Let’s say that no money was allowed to be spent on campaigning. Then the media Comcast/NBC would have even more power by being able to chose their coverage of a candidate. Political speech would be limited to media companies. So we say ban the media from choosing the candidate. You throw the influence to the labor unions, NRA, AARP, and other groups with large member bases that can be mobilized. You are playing wack a mole with political influencers when what you really need to do is find a way to educate the public on the candidates and let them decide. We need a way to cut thru the half truths and false implications.

John Fenderson (profile) says:

Re: What is meant by removing money from politics?

“Then the media Comcast/NBC would have even more power by being able to chose their coverage of a candidate.”

Not really — they have that power either way. Right now, they can decide for themselves which ads will or won’t run, and choose the coverage given to the various candidates.

Removing money from politics (which I don’t actually advocate — I take a slightly more nuanced approach) isn’t about correcting the coverage.

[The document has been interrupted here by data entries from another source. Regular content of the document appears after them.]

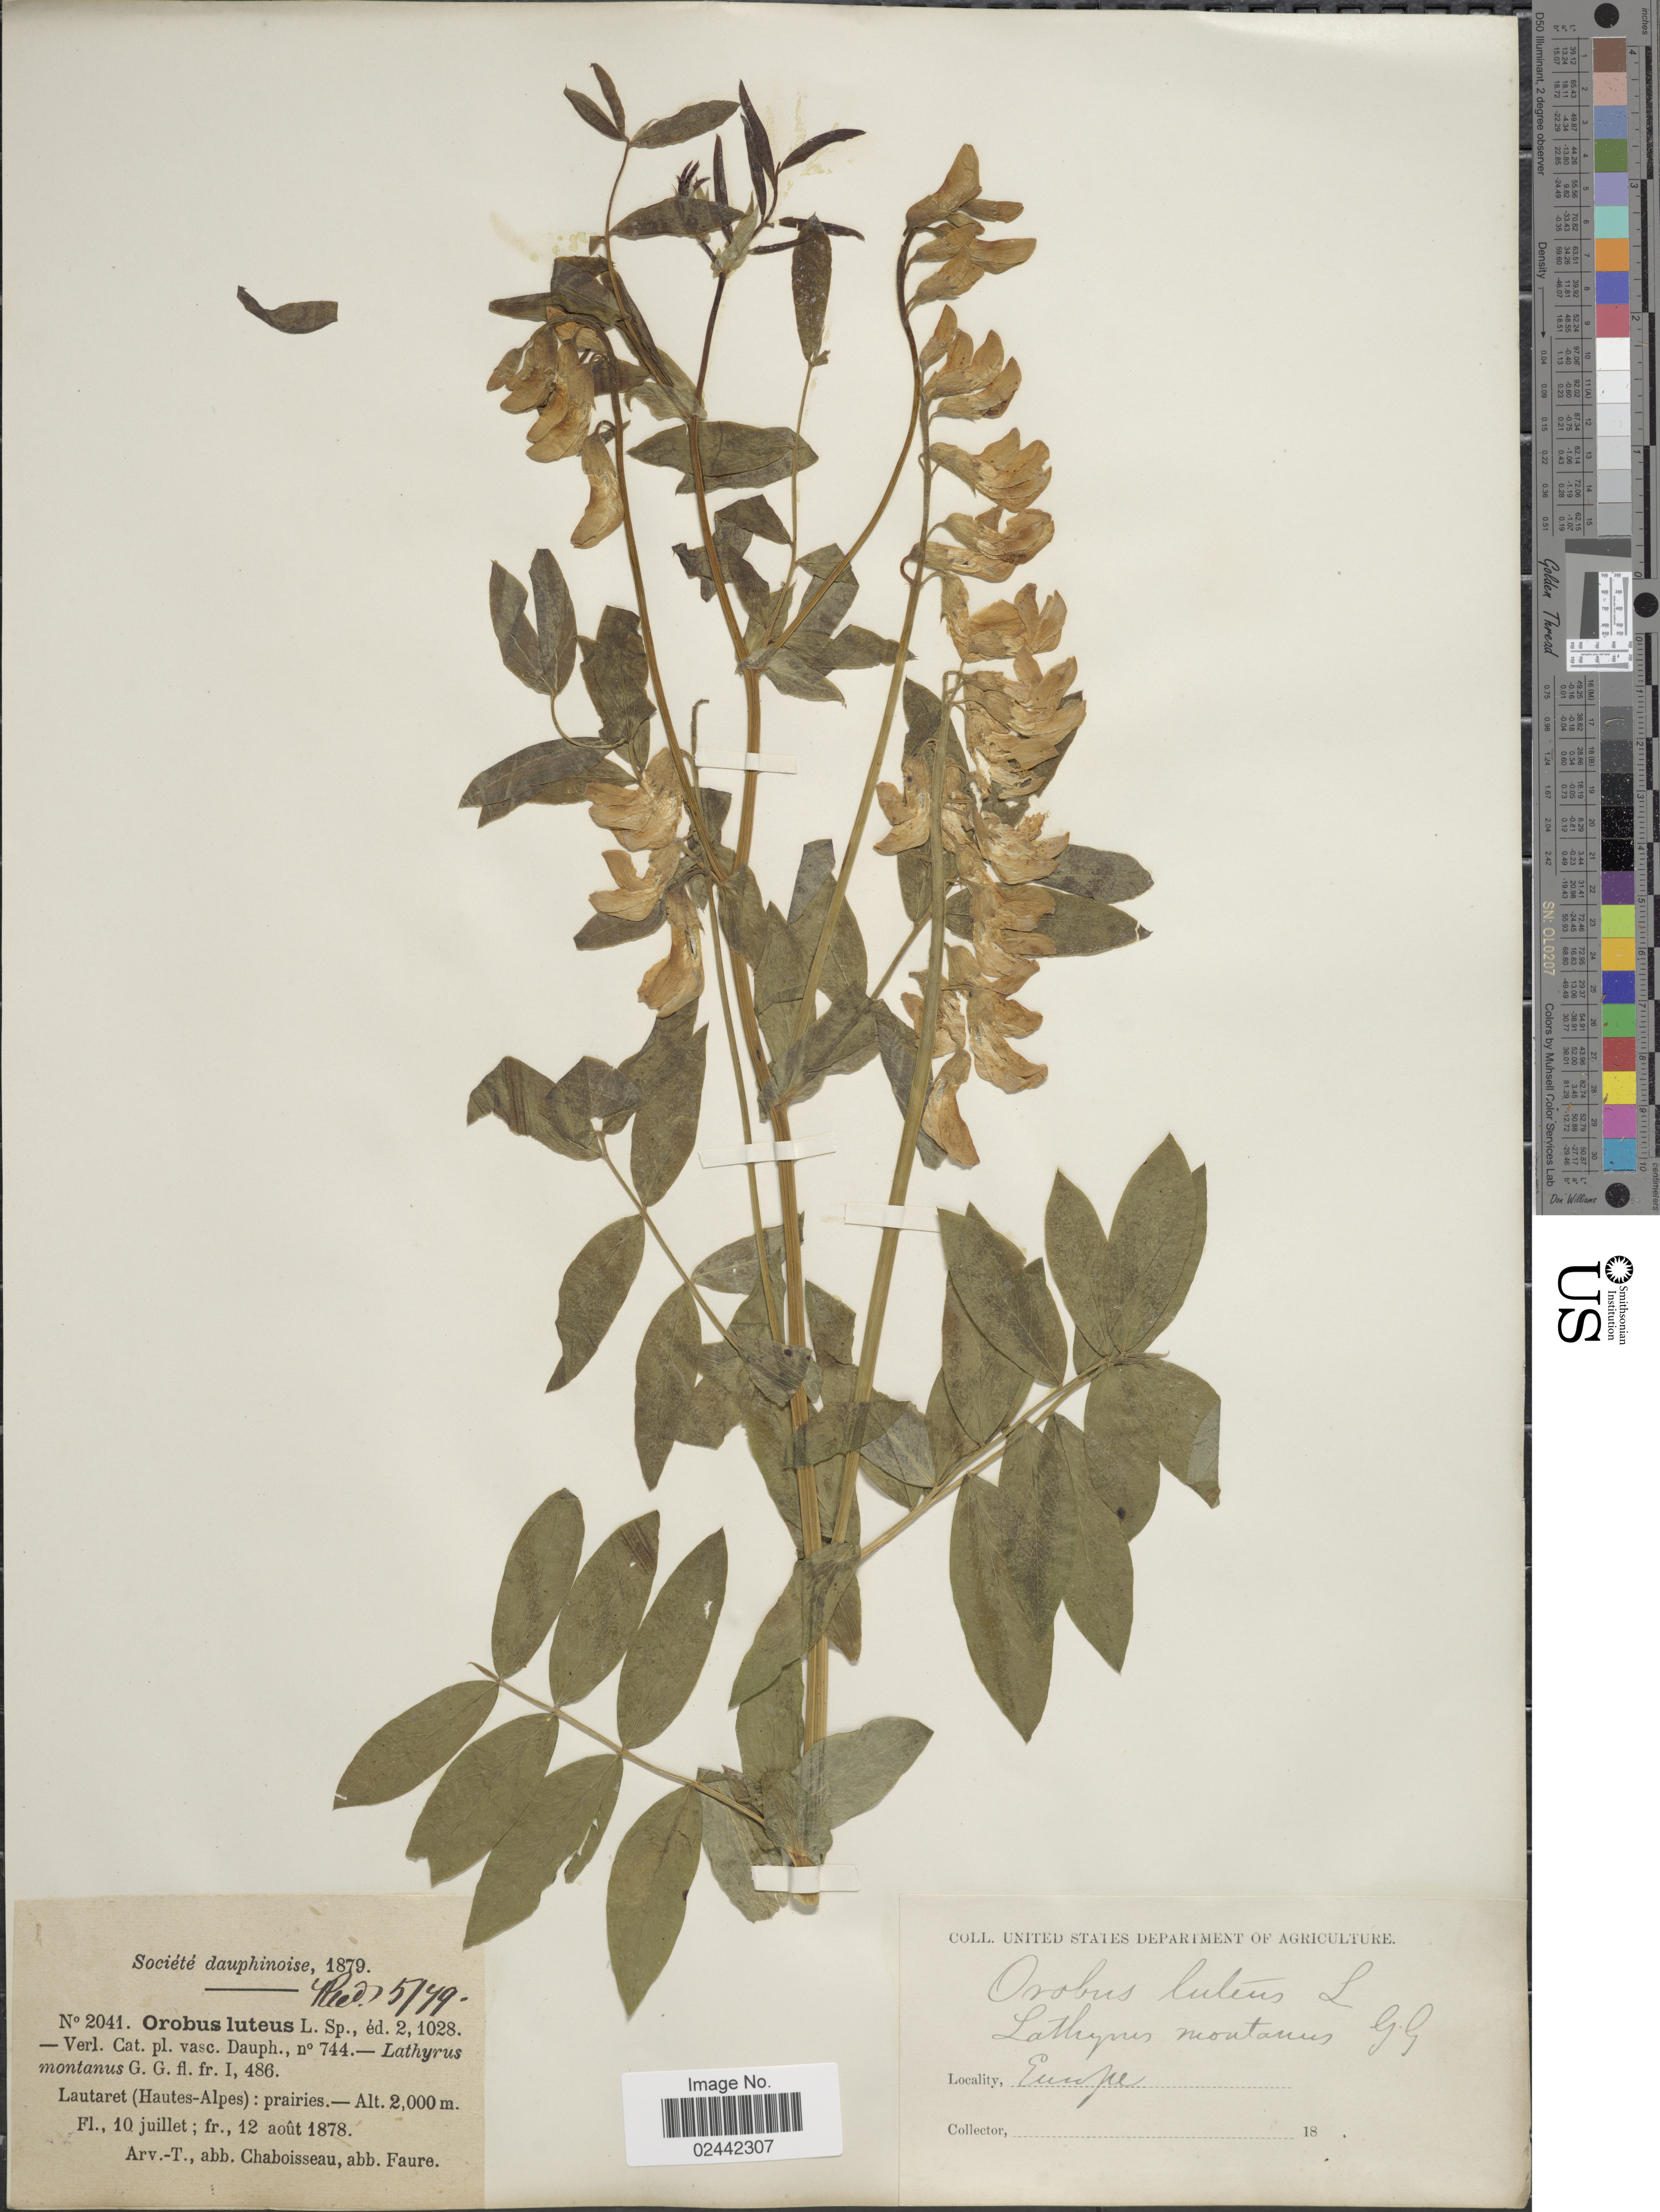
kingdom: Plantae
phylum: Tracheophyta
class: Magnoliopsida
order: Fabales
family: Fabaceae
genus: Lathyrus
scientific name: Lathyrus gmelinii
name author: Fritsch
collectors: A. Chaboisseau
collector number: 2041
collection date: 1878-07-10/1878-07-12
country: France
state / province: Provence-Alpes-Côte d'Azur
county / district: Hautes-Alpes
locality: Lautaret (Hautes-Alpes): prairies. Europe.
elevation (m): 2000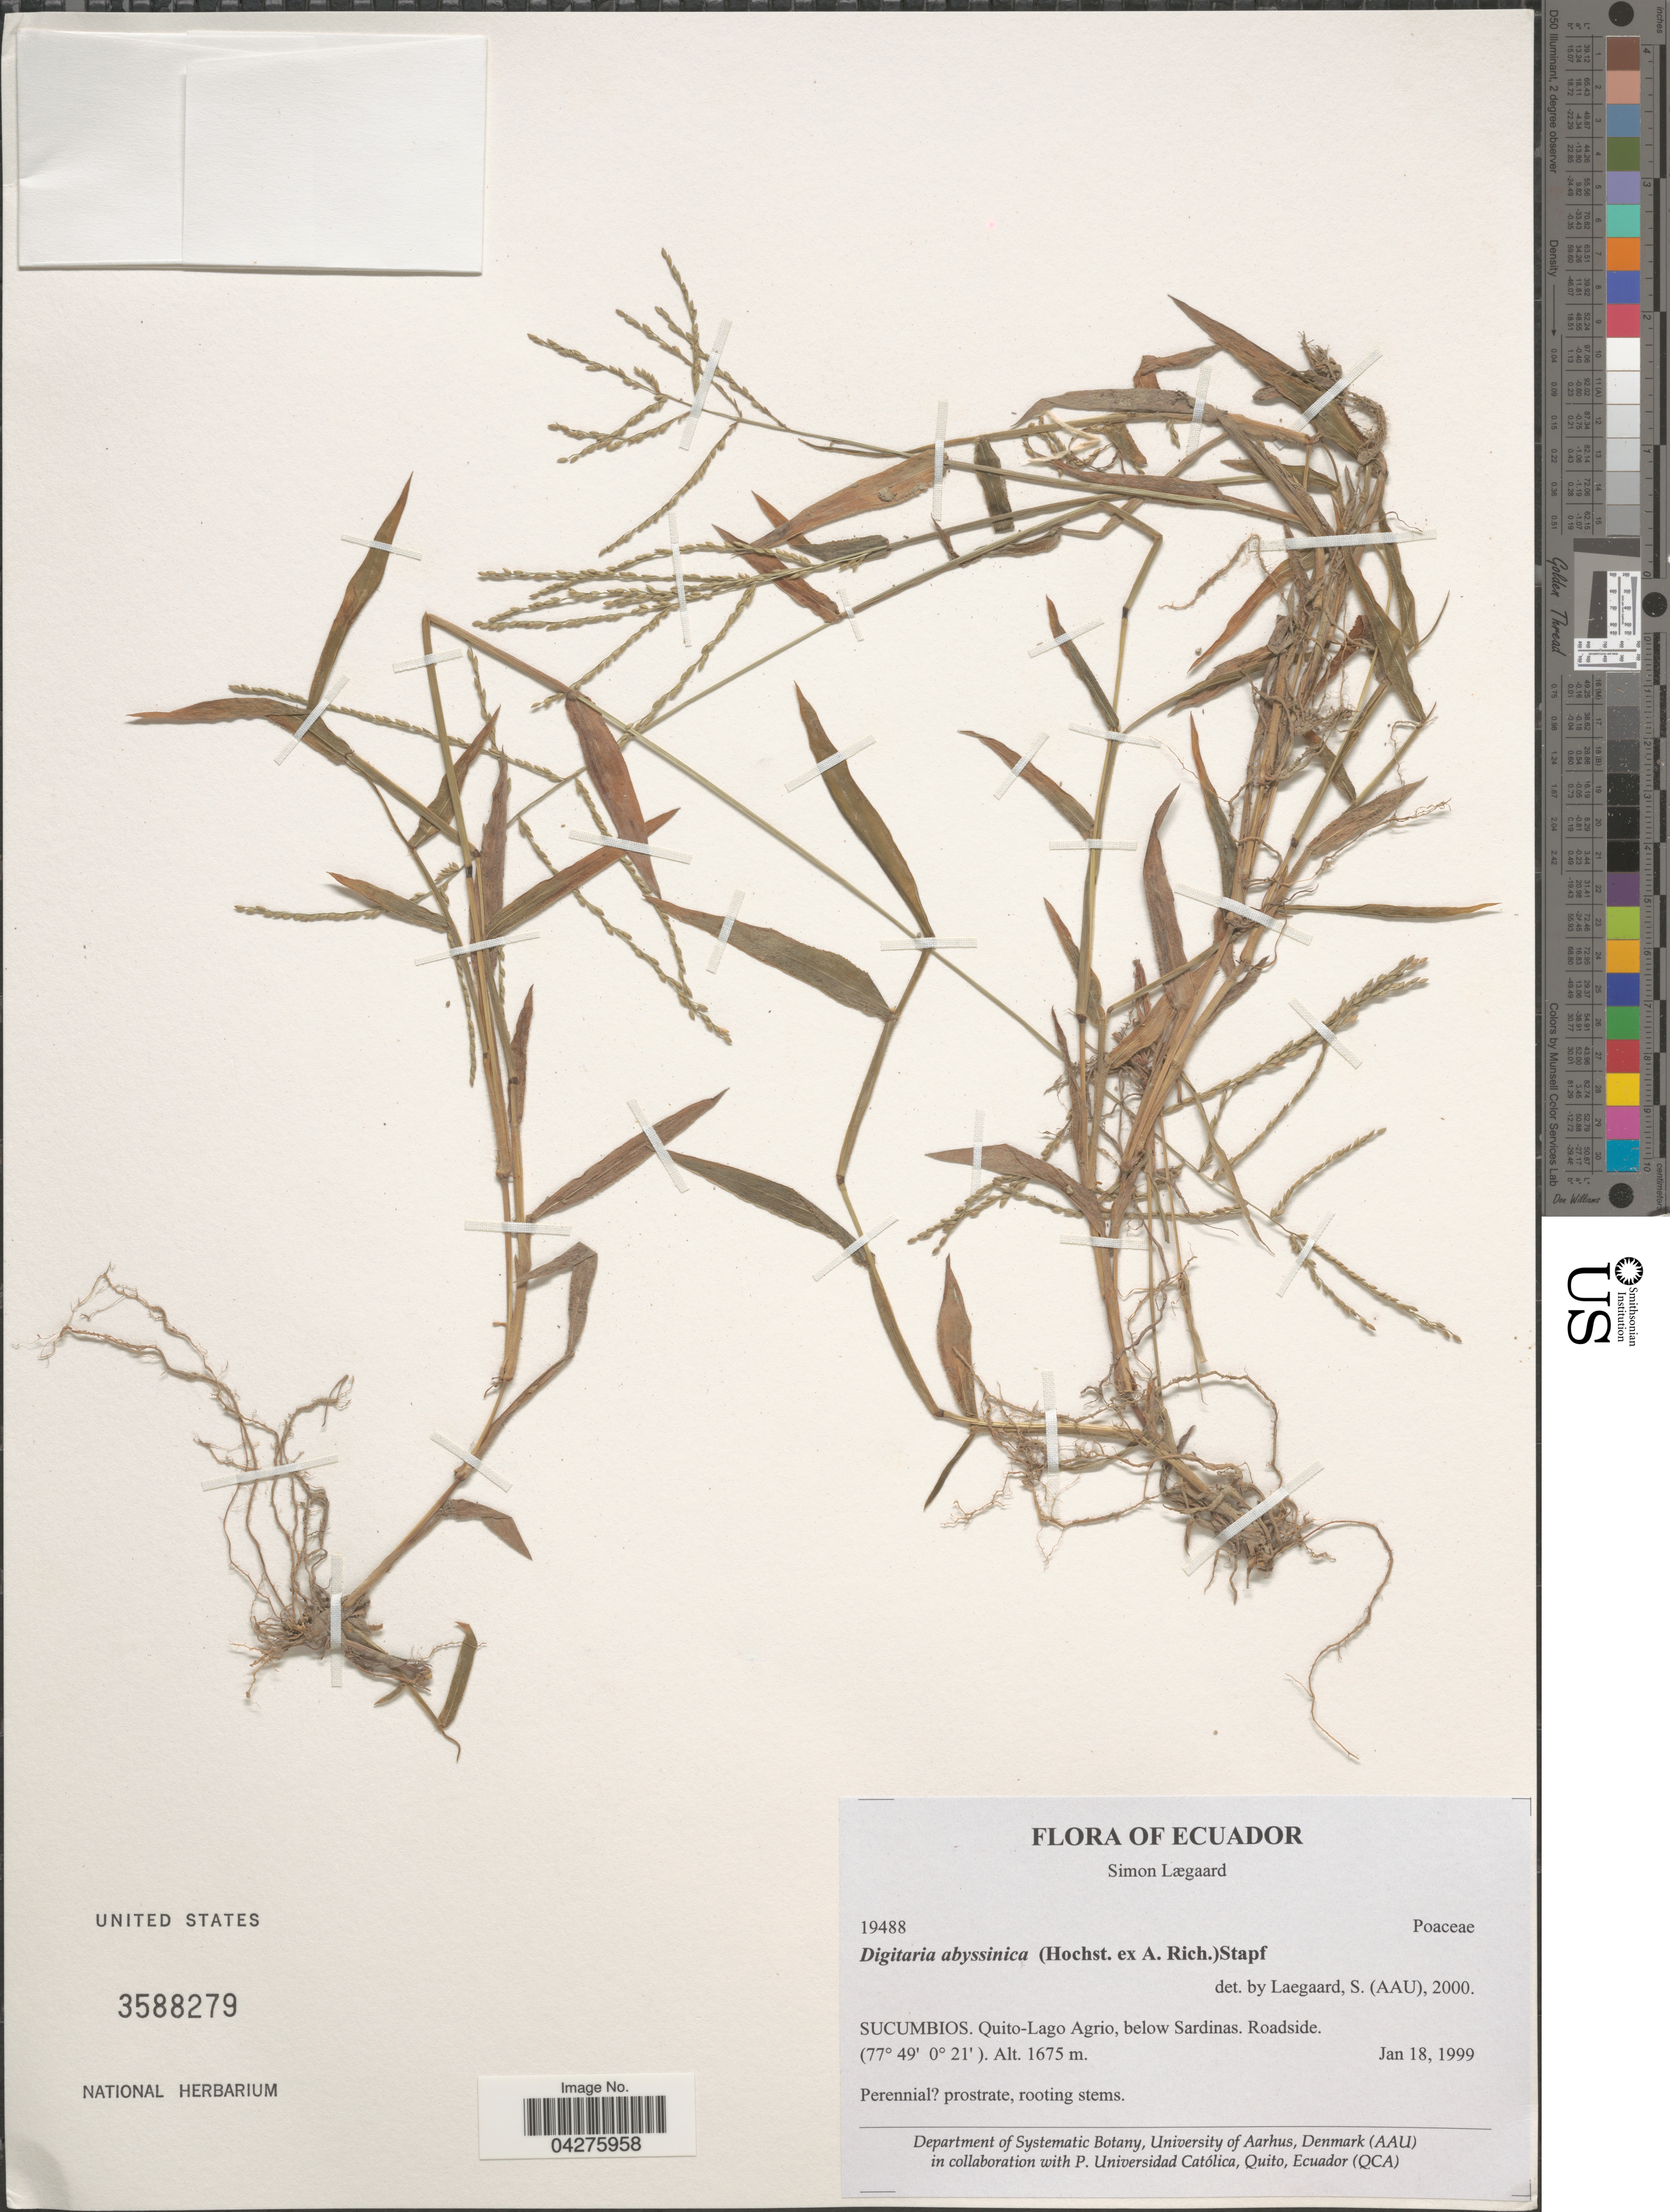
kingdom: Plantae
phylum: Tracheophyta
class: Liliopsida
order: Poales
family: Poaceae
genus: Digitaria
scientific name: Digitaria abyssinica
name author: (Hochst. ex Rich.) Stapf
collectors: S. Lægaard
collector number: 19488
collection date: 1999-01-18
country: Ecuador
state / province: Sucumbíos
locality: Quito-Lago Agrio, below Sardinas. Roadside.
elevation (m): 1675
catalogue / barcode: US 3588279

It’s about removing the need for such extreme amounts of money in order to run for and remain in office. Most legislators spend more of their time doing fundraising every single day than they spend actually doing their jobs. It also makes it much easier to corrupt and bribe them. That’s the problem.

GEMont (profile) says:

Capitalist Democracy is Oxymoron

Dunno. While I think anything that will counteract in any degree, the legalized corporate bribery that has become the political norm in America, I can’t help but see this whole thing as confirmation that democracy is nothing more than money in action. That should be the description of capitalism, not democracy, but I guess it is the best description of Capitalist Democracy.

It tends to point out that beyond the lip-service about one-person one-vote, democracy American Style is nothing more than who “they who have the gold get to decide everything”.

Regardless though, I’m very interested to see where this will lead. I sincerely hope it is not simply the beginning of the Politician’s Best Gravy Train Ever.